- [Instructions to follow]
Print the lines of the listing below character for character, starting at its first line and ending at the line that contains "What is the difference between the radius", inclusive.

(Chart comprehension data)
───

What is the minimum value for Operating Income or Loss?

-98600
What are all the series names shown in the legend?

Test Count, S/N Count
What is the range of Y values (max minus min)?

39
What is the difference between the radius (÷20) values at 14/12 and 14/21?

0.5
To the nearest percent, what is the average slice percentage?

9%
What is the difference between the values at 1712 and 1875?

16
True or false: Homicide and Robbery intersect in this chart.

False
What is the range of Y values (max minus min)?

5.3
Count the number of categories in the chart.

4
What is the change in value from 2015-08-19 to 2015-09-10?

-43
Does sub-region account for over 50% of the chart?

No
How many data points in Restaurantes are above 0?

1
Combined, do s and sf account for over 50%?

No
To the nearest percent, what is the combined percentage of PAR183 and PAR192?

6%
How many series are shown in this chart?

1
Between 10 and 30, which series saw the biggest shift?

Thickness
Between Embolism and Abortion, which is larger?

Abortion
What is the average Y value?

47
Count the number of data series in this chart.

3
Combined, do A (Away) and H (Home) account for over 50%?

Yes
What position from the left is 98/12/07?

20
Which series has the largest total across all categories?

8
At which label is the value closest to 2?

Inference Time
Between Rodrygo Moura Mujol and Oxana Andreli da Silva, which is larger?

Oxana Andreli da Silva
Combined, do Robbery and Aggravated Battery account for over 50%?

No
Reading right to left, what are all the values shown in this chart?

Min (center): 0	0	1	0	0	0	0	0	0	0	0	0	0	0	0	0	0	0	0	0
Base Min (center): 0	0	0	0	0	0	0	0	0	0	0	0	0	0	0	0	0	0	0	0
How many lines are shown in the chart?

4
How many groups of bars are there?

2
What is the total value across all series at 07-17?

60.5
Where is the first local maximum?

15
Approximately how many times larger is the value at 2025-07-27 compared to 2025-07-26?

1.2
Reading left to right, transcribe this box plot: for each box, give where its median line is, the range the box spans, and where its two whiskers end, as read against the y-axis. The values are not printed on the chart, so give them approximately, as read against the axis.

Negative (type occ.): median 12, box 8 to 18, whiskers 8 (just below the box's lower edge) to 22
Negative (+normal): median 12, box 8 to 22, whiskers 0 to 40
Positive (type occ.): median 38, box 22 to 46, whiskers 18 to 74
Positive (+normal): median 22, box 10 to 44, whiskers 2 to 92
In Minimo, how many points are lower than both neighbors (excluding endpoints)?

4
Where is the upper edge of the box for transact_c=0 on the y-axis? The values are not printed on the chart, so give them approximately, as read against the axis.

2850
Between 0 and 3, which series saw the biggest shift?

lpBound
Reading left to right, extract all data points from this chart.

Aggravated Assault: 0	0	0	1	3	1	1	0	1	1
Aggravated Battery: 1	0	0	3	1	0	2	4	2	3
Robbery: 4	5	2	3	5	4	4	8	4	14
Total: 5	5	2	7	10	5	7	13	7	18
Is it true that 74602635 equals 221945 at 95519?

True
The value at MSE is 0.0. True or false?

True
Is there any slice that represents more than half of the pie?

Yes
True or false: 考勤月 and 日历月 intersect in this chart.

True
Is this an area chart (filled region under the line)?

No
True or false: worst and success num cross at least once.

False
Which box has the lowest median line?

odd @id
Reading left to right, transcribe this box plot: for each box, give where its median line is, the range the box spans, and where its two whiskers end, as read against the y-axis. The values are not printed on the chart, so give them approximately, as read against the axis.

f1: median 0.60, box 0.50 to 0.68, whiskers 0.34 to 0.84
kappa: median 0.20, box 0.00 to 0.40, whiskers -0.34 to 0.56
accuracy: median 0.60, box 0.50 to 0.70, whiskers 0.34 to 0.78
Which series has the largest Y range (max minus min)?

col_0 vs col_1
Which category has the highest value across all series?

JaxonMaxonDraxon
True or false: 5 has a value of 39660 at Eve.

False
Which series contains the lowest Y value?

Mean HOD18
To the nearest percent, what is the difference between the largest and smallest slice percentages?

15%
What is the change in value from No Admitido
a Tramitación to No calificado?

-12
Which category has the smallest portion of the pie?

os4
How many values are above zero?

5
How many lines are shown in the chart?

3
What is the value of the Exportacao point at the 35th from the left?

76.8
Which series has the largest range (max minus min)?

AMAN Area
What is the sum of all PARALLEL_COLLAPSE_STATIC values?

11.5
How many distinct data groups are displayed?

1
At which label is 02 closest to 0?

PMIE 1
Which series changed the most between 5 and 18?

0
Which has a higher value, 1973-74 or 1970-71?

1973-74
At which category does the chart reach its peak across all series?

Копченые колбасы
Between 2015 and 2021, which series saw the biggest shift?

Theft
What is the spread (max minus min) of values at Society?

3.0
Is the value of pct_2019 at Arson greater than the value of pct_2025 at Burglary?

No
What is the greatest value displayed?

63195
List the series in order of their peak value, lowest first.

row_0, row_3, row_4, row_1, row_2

───

- [Worked solution]
What is the minimum value for Operating Income or Loss?

-98600
What are all the series names shown in the legend?

Test Count, S/N Count
What is the range of Y values (max minus min)?

39
What is the difference between the radius (÷20) values at 14/12 and 14/21?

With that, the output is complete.